── Document excerpt

Or, how can socialists challenge the 'new conservatism' of Ed Miliband?
The official British labour movement is supposed to be marvelling at the intellectual genius of Ed Miliband this week - for a) doing what anyone involved in acting at any level can do, i.e. learn the lines of a speech written for him and deliver them in public, b) noticing there is a paternalistic historic political tradition called 'One Nation Toryism' dating back to Disraeli (that along with 'Old Labour' died something of a death when British capitalism stopped growing from the 1970s onwards and so making some meaningful positive reforms to benefit the poor was no longer easily done), and c) noticing that no previous Labour leader has tried to invent a new tradition of 'One Nation Labourism' (perhaps because if anyone else before him had tried to raise this banner many people might have thought 'Hang on, isn't "One Nation Labourism" a bit too close to, er, "National Socialism"?' - something Ed Miliband can just about get away with because of firstly Disraeli's own Jewish heritage and secondly Ed Miliband's own Jewish heritage and the experience of his family fleeing the Nazis). Miliband's 'One Nation Labourism' looks as if it is basically 'Blue Labour Re-loaded' - but with less stress on appealing primarily to a 'white [supposedly racist] working class' up North and more stress on trying to win a [supposedly] nationalistic middle class in the South of England. In other words, the solution for Ed Miliband is not only to adopt Tory policies (acceptance of cuts, public sector pay freeze etc etc) but now also use Tory rhetoric about how Britain is really apparently 'One Nation' (an 'imagined community' if there ever was one at the best of times but a sick joke at a time when inequality is at a record level in Britain) - as well. So what is to be done, aside from building the fight back by marching for 'a future that works' on 20 October and trying to build a new tradition of political trade unionism independent of Labour among the rank and file of British trade unionists by supporting initiatives like Unite the Resistance? Here I think we can learn something from the late Marxist intellectual Ralph Miliband - Ed's father - in an article he wrote in 1987 for Socialist Register with Leo Panitch on 'Socialists and the "New Conservatism"'. Speaking of the social democratic parties like Labour (this is before the rise of New Labour - so his criticism applies doubly today), Miliband senior noted that:
These parties, or at least their leaders, offer at best a return to
the days of the Keynesian/welfare state, a reflationary fiscal policy
and corporatist-style relations with the trade unions. In effect, they
boast of a ‘new realism’ which promises an even more thorough
accommodation with capitalism than before. A cloudy rhetoric mingles
some of the catch-phrases of the new conservatism with the theme of
‘social compassion’. Thus, Neil Kinnock offers ‘efficiency, individual
liberty, wealth creation, patriotism’ as the guiding tenets of the
Labour Party, and then adds ‘justice, compassion, and equality’ for good
measure. This is supposed to ‘reassert democratic socialist values as
an effective body of values for modern needs rather than a ghost from
the past’. (The Future of Socialism, Fabian Tract
no.509, 1985) But this verbiage, and the policy proposals which
accompany it, leaves altogether untouched something which is not ghostly
at all, namely the existing structures of power, property and privilege
of ‘late capitalism’, and the structures of domination which it is the
purpose of socialism to dissolve.

────
── Record set

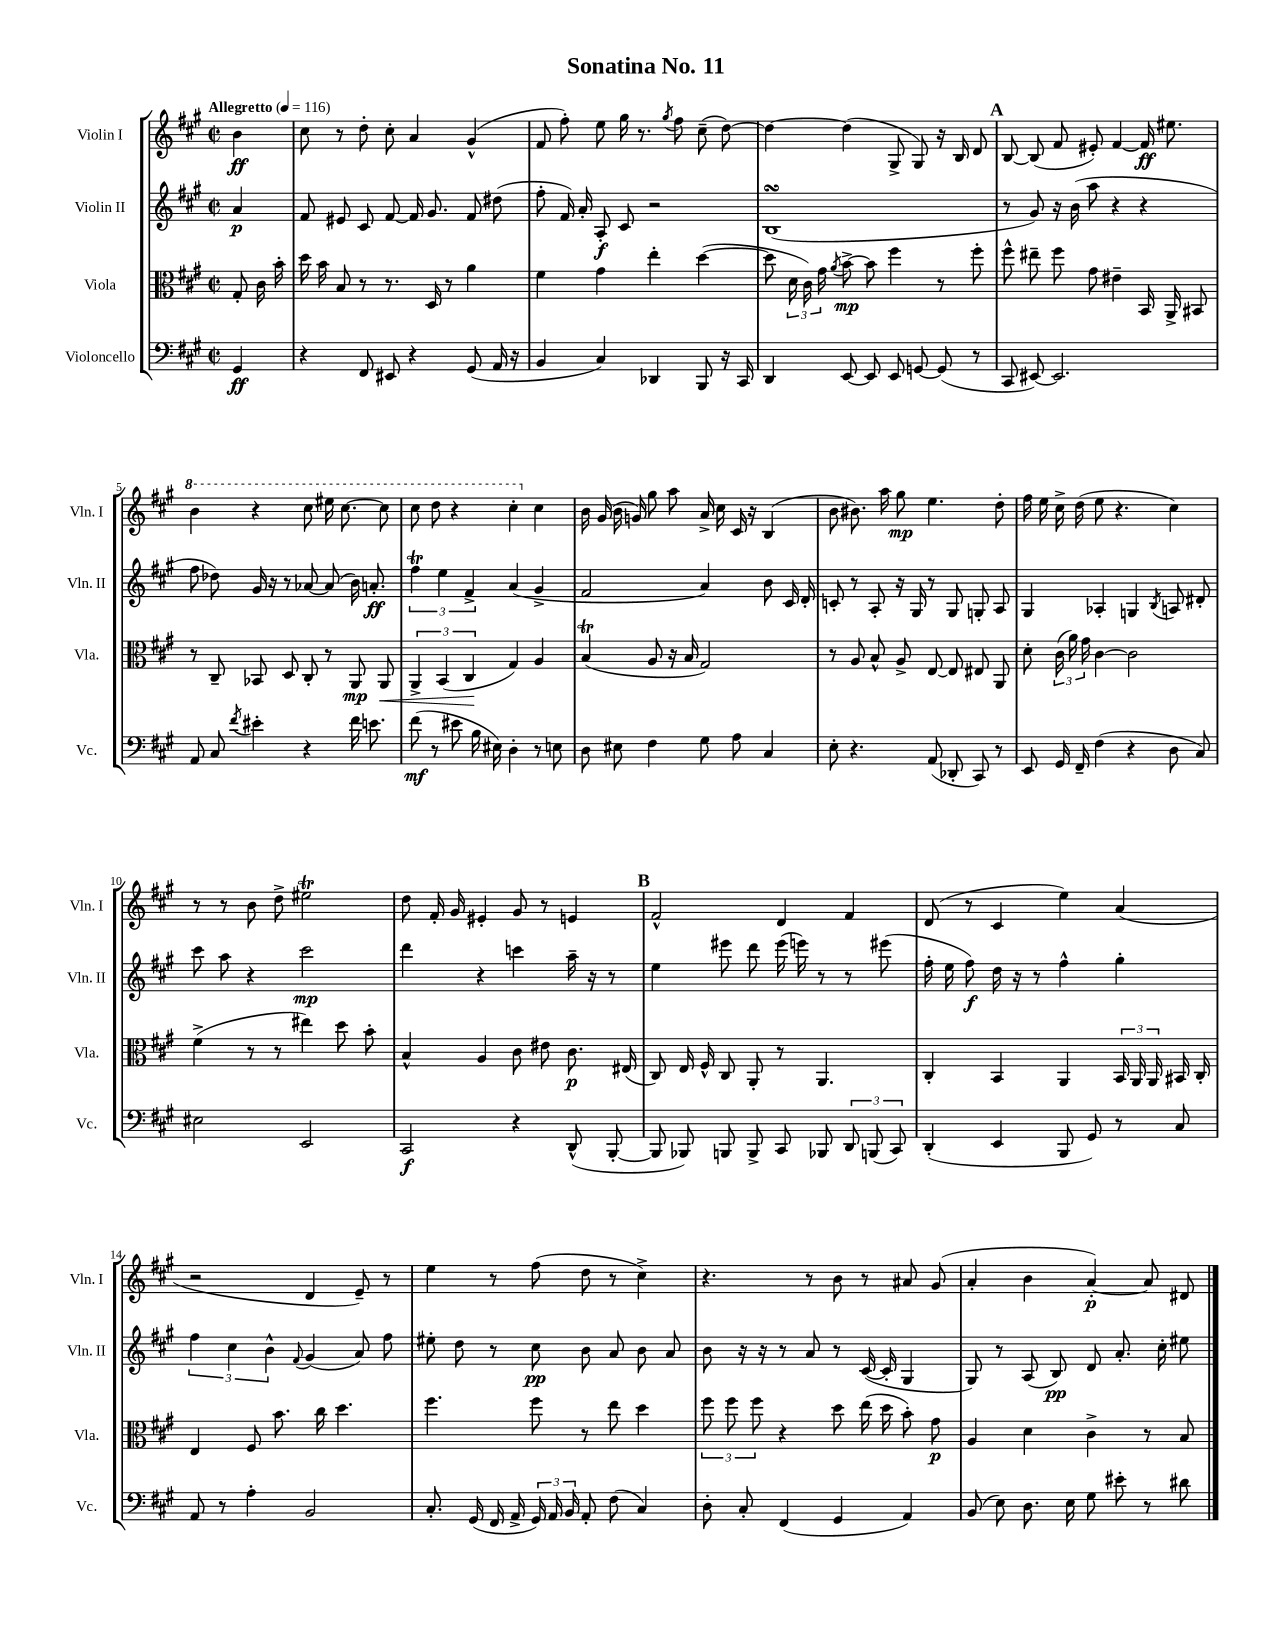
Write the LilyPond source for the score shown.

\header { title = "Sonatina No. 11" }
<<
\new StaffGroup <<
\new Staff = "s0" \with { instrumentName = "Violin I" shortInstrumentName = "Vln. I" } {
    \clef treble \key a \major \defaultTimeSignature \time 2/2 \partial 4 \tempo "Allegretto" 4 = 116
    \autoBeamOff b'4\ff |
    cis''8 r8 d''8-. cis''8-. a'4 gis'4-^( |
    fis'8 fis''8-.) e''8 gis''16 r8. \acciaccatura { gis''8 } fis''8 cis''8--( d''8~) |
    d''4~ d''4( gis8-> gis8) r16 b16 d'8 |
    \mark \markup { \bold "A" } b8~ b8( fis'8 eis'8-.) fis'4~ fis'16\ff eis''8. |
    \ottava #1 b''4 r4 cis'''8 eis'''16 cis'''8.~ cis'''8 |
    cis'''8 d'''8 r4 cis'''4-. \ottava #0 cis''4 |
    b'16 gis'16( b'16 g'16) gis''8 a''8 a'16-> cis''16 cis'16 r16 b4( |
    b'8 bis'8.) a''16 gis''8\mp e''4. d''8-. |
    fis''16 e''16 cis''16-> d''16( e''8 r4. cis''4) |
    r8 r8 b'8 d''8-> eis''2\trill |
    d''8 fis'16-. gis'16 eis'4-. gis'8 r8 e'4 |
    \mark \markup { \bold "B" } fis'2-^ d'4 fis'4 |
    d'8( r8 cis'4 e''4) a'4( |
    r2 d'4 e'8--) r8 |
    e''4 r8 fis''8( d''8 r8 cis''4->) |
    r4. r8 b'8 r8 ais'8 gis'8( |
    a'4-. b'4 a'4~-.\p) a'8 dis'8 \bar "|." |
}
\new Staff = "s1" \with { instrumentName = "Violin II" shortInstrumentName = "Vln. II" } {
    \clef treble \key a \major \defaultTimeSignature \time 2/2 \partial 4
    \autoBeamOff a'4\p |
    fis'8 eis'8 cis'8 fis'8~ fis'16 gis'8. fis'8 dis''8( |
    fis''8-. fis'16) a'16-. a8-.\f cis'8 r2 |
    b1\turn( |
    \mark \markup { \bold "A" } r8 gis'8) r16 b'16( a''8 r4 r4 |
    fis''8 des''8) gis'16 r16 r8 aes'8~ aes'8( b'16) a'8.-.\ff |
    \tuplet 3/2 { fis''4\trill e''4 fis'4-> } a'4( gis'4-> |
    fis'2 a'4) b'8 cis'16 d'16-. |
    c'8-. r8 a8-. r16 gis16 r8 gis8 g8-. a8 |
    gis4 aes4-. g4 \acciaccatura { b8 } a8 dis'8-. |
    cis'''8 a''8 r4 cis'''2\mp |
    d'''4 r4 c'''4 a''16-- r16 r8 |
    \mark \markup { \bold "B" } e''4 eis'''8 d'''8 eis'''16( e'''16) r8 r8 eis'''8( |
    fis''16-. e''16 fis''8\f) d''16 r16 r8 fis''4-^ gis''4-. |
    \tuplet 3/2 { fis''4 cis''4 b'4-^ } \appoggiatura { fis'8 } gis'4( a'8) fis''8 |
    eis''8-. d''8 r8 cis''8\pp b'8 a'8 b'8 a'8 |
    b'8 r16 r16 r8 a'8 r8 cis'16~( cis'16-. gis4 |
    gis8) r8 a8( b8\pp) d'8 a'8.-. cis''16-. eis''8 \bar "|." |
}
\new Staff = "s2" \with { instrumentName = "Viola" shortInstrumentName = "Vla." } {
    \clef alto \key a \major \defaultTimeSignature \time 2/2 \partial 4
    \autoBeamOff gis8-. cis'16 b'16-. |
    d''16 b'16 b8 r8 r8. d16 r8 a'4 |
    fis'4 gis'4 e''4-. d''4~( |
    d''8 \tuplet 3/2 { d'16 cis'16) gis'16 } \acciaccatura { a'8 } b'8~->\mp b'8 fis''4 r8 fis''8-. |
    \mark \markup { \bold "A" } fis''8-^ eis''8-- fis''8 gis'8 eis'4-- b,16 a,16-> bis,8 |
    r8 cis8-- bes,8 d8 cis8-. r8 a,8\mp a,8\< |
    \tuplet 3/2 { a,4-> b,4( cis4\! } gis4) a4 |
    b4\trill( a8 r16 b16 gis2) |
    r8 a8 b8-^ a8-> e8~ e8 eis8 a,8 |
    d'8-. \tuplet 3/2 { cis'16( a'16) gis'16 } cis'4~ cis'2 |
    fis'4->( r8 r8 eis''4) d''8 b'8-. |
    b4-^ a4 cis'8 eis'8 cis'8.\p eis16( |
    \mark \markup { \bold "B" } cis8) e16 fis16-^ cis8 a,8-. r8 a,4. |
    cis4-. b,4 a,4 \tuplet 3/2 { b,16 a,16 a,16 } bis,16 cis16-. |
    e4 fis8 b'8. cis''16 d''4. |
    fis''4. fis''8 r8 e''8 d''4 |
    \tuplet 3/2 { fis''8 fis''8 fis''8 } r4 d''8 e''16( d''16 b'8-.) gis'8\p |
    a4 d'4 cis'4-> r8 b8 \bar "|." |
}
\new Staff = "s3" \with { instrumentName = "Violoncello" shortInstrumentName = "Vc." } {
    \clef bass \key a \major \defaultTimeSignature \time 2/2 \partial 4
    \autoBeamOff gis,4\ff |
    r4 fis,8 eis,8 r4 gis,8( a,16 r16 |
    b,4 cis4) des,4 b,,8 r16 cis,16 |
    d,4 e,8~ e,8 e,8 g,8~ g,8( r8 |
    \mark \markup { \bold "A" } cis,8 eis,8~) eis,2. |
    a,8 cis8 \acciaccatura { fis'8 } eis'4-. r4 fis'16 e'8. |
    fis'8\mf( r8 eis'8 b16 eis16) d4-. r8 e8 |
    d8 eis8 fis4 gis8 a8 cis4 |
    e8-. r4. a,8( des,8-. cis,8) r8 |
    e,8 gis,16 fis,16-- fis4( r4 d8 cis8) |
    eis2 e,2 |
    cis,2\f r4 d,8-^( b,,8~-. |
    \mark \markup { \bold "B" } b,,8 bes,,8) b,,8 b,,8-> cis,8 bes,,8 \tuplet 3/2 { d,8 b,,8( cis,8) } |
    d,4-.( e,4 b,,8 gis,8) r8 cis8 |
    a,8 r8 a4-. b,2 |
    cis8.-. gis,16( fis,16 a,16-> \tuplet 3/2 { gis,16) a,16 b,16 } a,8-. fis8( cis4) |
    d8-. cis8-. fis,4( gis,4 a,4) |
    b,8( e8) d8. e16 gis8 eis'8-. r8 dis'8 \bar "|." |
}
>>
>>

────

▶ To-do list:
1. In the piece on Ed Miliband, condense the paragraph beginning "These parties, or at least their leaders" into a shorter version that keeps its main facts.
2. Show every line of the listing that contains the string "acciaccatura", matching case exactly.

▶ Problem solutions:
1. Social democratic parties, or at least their leaders, offer at best a return to the Keynesian welfare state, a reflationary fiscal policy and corporatist relations with the trade unions. Their "new realism" promises an even more thorough accommodation with capitalism. Their rhetoric mixes catch-phrases of the new conservatism with "social compassion." Neil Kinnock, for instance, names "efficiency, individual liberty, wealth creation, patriotism" as Labour's guiding tenets and adds "justice, compassion, and equality" (The Future of Socialism, Fabian Tract no.509, 1985). This language and its policies leave untouched the existing structures of power, property and privilege of "late capitalism," and the structures of domination that socialism aims to dissolve.

2.
    fis'8 fis''8-.) e''8 gis''16 r8. \acciaccatura { gis''8 } fis''8 cis''8--( d''8~) |
    gis4 aes4-. g4 \acciaccatura { b8 } a8 dis'8-. |
    d''8 \tuplet 3/2 { d'16 cis'16) gis'16 } \acciaccatura { a'8 } b'8~->\mp b'8 fis''4 r8 fis''8-. |
    a,8 cis8 \acciaccatura { fis'8 } eis'4-. r4 fis'16 e'8. |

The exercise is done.